### The problem
Copy out every line of the records that contains the string "Tasa".
━━━ Exercise input ━━━
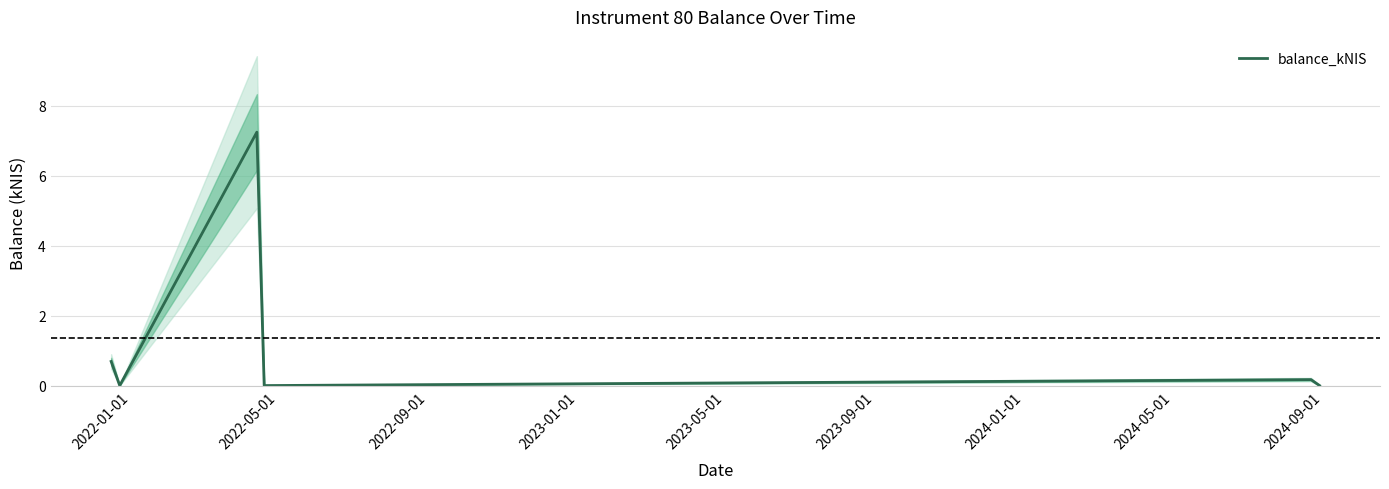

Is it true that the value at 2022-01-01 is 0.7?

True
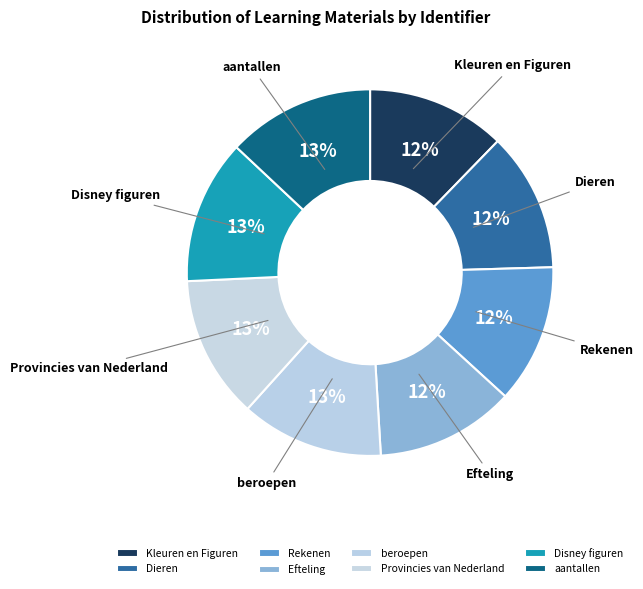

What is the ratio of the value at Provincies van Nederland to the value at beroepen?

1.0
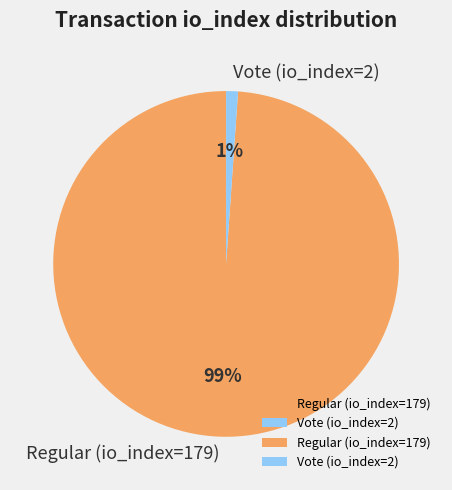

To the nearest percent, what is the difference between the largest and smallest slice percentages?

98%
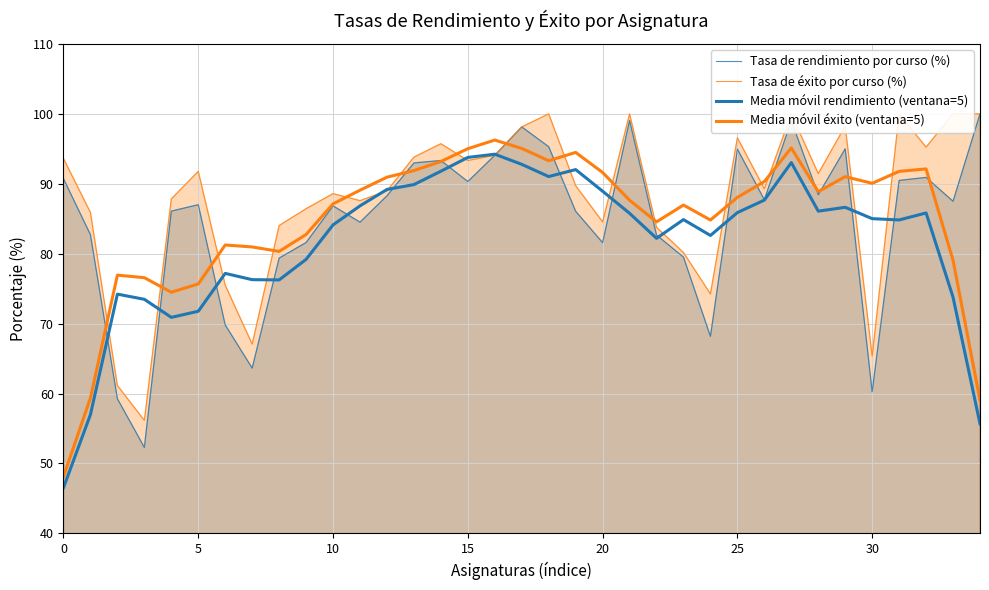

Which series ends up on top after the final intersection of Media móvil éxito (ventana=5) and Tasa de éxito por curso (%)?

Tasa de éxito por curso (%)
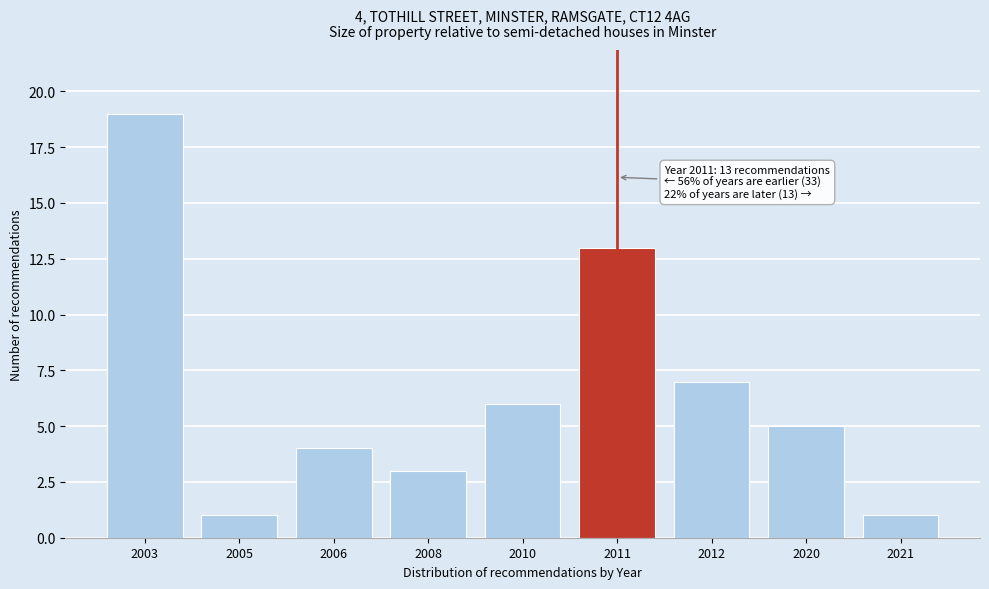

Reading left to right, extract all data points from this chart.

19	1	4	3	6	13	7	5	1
━━━
━━━ Exercise input ━━━
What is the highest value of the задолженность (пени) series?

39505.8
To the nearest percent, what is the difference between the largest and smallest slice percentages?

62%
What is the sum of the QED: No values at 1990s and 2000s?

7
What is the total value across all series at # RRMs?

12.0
━━━
### Result of this exercise
Which series ends up on top after the final intersection of Media móvil éxito (ventana=5) and Tasa de éxito por curso (%)?
Tasa de éxito por curso (%)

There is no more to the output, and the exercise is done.